INSTRUCTIONS TO FOLLOW = Present each line of the entries below that holds the word "인덱스가".

[Records contained in a dataset]
+ + + +

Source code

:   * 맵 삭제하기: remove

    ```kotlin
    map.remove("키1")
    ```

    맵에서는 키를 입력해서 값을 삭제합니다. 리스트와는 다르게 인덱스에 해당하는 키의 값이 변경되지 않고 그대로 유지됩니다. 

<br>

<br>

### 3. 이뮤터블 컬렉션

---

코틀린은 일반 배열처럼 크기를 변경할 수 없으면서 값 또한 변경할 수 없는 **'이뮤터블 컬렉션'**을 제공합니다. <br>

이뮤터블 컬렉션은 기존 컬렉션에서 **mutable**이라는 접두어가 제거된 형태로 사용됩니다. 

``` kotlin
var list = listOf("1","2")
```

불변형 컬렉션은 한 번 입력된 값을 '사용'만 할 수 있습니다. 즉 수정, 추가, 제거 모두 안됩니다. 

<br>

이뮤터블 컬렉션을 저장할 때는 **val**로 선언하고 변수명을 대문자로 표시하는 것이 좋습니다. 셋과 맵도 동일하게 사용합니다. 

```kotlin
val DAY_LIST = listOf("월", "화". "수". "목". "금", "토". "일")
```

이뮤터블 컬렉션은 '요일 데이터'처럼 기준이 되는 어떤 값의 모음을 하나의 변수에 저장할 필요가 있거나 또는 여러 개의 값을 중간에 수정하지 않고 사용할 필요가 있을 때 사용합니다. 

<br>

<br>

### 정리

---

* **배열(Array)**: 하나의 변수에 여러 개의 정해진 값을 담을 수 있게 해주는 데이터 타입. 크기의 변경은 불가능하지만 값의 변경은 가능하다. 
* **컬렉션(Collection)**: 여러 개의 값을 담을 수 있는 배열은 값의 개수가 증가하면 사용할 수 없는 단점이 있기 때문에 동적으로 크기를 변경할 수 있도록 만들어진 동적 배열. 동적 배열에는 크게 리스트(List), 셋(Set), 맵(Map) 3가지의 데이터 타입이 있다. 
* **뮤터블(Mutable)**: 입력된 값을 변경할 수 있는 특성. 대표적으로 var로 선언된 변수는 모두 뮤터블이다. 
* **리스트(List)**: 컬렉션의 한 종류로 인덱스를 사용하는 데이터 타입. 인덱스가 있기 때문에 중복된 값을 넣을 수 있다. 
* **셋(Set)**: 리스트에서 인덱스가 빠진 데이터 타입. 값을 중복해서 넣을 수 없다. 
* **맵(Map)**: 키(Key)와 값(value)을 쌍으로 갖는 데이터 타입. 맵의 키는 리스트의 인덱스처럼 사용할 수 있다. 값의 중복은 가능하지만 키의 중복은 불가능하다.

+ + + +

PROBLEM SOLUTION =
* **리스트(List)**: 컬렉션의 한 종류로 인덱스를 사용하는 데이터 타입. 인덱스가 있기 때문에 중복된 값을 넣을 수 있다. 
* **셋(Set)**: 리스트에서 인덱스가 빠진 데이터 타입. 값을 중복해서 넣을 수 없다. 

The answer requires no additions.